INTERAKSI.CO, Kotabaru – Badan Perencanaan Pembangunan, Riset, dan Inovasi Daerah (Bapperida) Kotabaru serius mempercepat persiapan menuju Penilaian Kabupaten/Kota Sehat (KKS) 2027.
Upaya ini diwujudkan melalui Workshop Penguatan Kapasitas Forum Kecamatan Sehat dan Kelompok Kerja (Pokja) Desa Sehat, yang digelar pada Jumat (5/12/25) di Ruang Rapat Pulau Inspirasi Bapperida Kotabaru.
Kepala Bapperida Kotabaru, Ir. Rurien Srihardjanti, menegaskan bahwa keikutsertaan Kotabaru dalam penilaian KKS 2027 adalah sebuah keharusan, karena Kotabaru termasuk daerah di Kalimantan Selatan yang belum pernah mengikuti penilaian bergengsi ini.
“Saat ini, capaian Open Defecation Free (ODF) Kotabaru berada di angka 79 persen. Kita tinggal mengejar menjadi 80 persen sebagai syarat utama untuk ikut penilaian KKS,” ujar Rurien.
Selain ODF, Rurien menekankan pentingnya kelengkapan data dan pembentukan kelembagaan forum hingga tingkat desa sebagai pekerjaan rumah yang harus segera diselesaikan bersama. Ia juga menyoroti pentingnya penerapan satu data terpadu lintas sektor sebagai basis perencanaan pembangunan untuk pemenuhan sembilan tatanan KKS.
Narasumber dari Dinas Kesehatan Kotabaru, H. Sugianor, menyampaikan kabar baik terkait capaian ODF. Hingga akhir 2025, desa-desa yang telah mencapai ODF di Kotabaru telah menyentuh angka 80 persen, sehingga secara teknis sudah memenuhi syarat pengajuan sertifikasi ODF tingkat kabupaten.
Namun, Sugianor mengingatkan tantangan selanjutnya, yakni pembentukan Forum Kecamatan Sehat dan Pokja Desa Sehat minimal 50 persen dari total kecamatan dan desa, sebagai syarat mutlak kesiapan penilaian KKS 2027.
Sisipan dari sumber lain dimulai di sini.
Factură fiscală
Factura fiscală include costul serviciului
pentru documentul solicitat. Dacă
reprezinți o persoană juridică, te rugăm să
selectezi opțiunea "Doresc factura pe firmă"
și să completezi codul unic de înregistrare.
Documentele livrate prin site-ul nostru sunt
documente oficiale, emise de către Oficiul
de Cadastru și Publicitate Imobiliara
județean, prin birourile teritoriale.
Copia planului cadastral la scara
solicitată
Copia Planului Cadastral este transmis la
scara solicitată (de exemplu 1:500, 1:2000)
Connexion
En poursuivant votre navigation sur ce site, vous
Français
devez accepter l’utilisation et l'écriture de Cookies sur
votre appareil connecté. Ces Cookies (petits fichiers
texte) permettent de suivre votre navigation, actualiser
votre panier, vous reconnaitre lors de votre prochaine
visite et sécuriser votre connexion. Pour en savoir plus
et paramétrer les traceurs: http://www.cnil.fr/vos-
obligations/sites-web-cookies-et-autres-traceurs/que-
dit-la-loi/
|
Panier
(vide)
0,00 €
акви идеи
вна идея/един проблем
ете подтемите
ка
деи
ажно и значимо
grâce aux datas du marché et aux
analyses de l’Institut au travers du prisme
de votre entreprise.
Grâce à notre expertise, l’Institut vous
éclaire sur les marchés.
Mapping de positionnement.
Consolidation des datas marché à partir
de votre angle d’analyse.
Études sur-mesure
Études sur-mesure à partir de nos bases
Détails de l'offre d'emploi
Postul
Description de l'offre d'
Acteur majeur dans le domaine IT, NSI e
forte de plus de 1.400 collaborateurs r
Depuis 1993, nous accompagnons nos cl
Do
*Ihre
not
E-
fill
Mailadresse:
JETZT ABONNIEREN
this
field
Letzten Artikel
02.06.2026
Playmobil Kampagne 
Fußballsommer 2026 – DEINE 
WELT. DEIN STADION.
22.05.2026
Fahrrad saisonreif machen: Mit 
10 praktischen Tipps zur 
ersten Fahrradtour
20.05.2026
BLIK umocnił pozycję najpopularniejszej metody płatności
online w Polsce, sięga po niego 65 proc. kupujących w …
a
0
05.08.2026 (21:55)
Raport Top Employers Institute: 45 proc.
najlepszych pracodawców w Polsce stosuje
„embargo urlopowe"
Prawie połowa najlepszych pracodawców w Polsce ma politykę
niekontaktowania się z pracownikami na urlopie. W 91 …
“Hingga saat ini, pembentukan kelembagaan masih perlu percepatan. Ini menjadi tugas bersama agar target dapat tercapai tepat waktu,” jelasnya.
Sugianor menambahkan, Penilaian KKS mencakup sembilan tatanan yang menuntut kolaborasi lintas sektor, antara lain Kehidupan Masyarakat Sehat Mandiri, Permukiman dan Fasilitas Umum, Satuan Pendidikan, Pasar Sehat, Pariwisata Sehat, hingga Penanggulangan Bencana.
Perwakilan Ketua Forum Kabupaten/Kota Sehat (FKKS) Kotabaru, H. Kamaruz Zaman, menyebut bahwa fokus utama bukan semata-mata mengejar penghargaan, melainkan memastikan Kotabaru dapat masuk dalam sistem penilaian resmi KKS.
Dari total 22 kecamatan dan lebih dari 200 desa, masih sebagian yang telah memiliki forum dan Pokja. Padahal syarat minimalnya adalah 50 persen pembentukan kelembagaan.
“Kondisi geografis Kotabaru yang sangat luas menjadi tantangan tersendiri. Namun dengan kolaborasi semua pihak, kami optimistis target ini bisa tercapai,” ungkap Kamaruz Zaman.
Workshop ini merupakan pelaksanaan regional keempat dan dihadiri perwakilan empat kecamatan, yakni Pulau Laut Selatan, Pulau Laut Kepulauan, Pulau Laut Barat, dan Tanjung Selayar, serta perwakilan SKPD vital lainnya.